## Goal of the exercise
Return each line of the data below that contains the string "Symbol", where uppercase and lowercase letters must match.

Study material Block Start

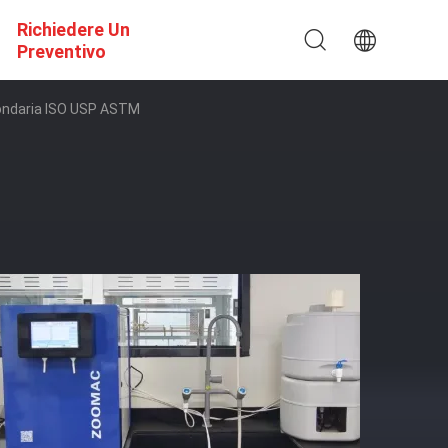
Richiedere Un
Preventivo
condaria ISO USP ASTM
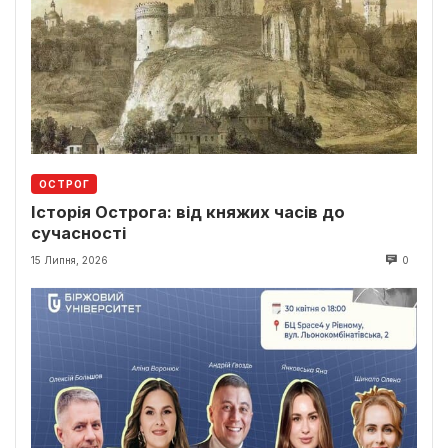
ОСТРОГ
Історія Острога: від княжих часів до
сучасності
15 Липня, 2026
0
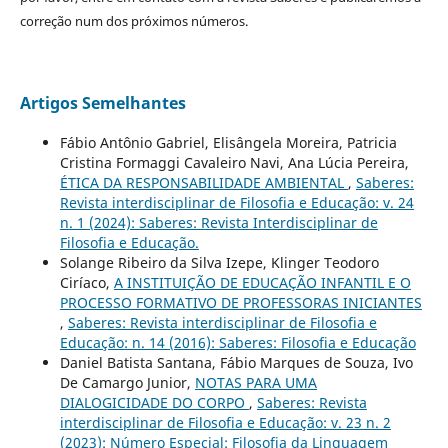
correção num dos próximos números.
Artigos Semelhantes
Fábio Antônio Gabriel, Elisângela Moreira, Patricia
Cristina Formaggi Cavaleiro Navi, Ana Lúcia Pereira,
ÉTICA DA RESPONSABILIDADE AMBIENTAL
,
Saberes:
Revista interdisciplinar de Filosofia e Educação: v. 24
n. 1 (2024): Saberes: Revista Interdisciplinar de
Filosofia e Educação.
Solange Ribeiro da Silva Izepe, Klinger Teodoro
Ciríaco,
A INSTITUIÇÃO DE EDUCAÇÃO INFANTIL E O
PROCESSO FORMATIVO DE PROFESSORAS INICIANTES
,
Saberes: Revista interdisciplinar de Filosofia e
Educação: n. 14 (2016): Saberes: Filosofia e Educação
Daniel Batista Santana, Fábio Marques de Souza, Ivo
De Camargo Junior,
NOTAS PARA UMA
DIALOGICIDADE DO CORPO
,
Saberes: Revista
interdisciplinar de Filosofia e Educação: v. 23 n. 2
(2023): Número Especial: Filosofia da Linguagem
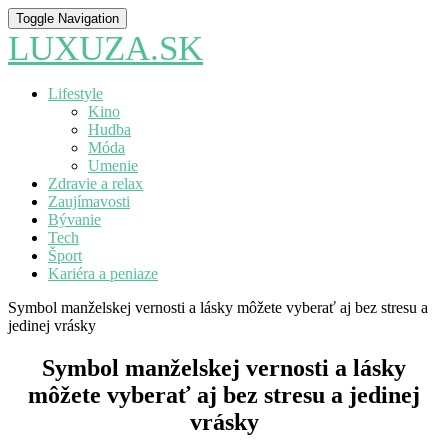
Toggle Navigation
LUXUZA.SK
Lifestyle
Kino
Hudba
Móda
Umenie
Zdravie a relax
Zaujímavosti
Bývanie
Tech
Šport
Kariéra a peniaze
Symbol manželskej vernosti a lásky môžete vyberať aj bez stresu a
jedinej vrásky
Symbol manželskej vernosti a lásky
môžete vyberať aj bez stresu a jedinej
vrásky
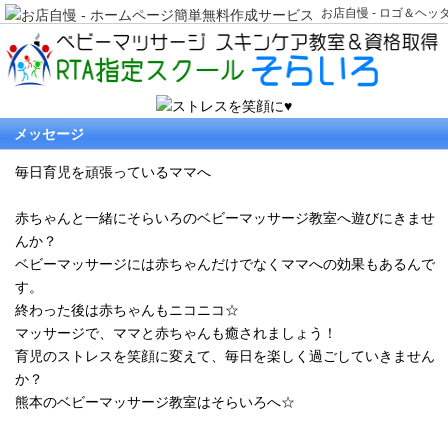
お店自慢 - ロゴ＆ヘ
メッセージ
毎日育児を頑張っているママへ
赤ちゃんと一緒にそらいろのベビーマッサージ教室へ遊びにきませ
んか？
ベビーマッサージには赤ちゃんだけでなくママへの効果もあるんで
す。
終わった後は赤ちゃんもニコニコ☆
マッサージで、ママと赤ちゃんも癒されましょう！
育児のストレスを笑顔に変えて、毎日を楽しく過ごしていきません
か？
熊本のベビーマッサージ教室はそらいろへ☆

Study material Block End

## Response area
Symbol manželskej vernosti a lásky môžete vyberať aj bez stresu a
Symbol manželskej vernosti a lásky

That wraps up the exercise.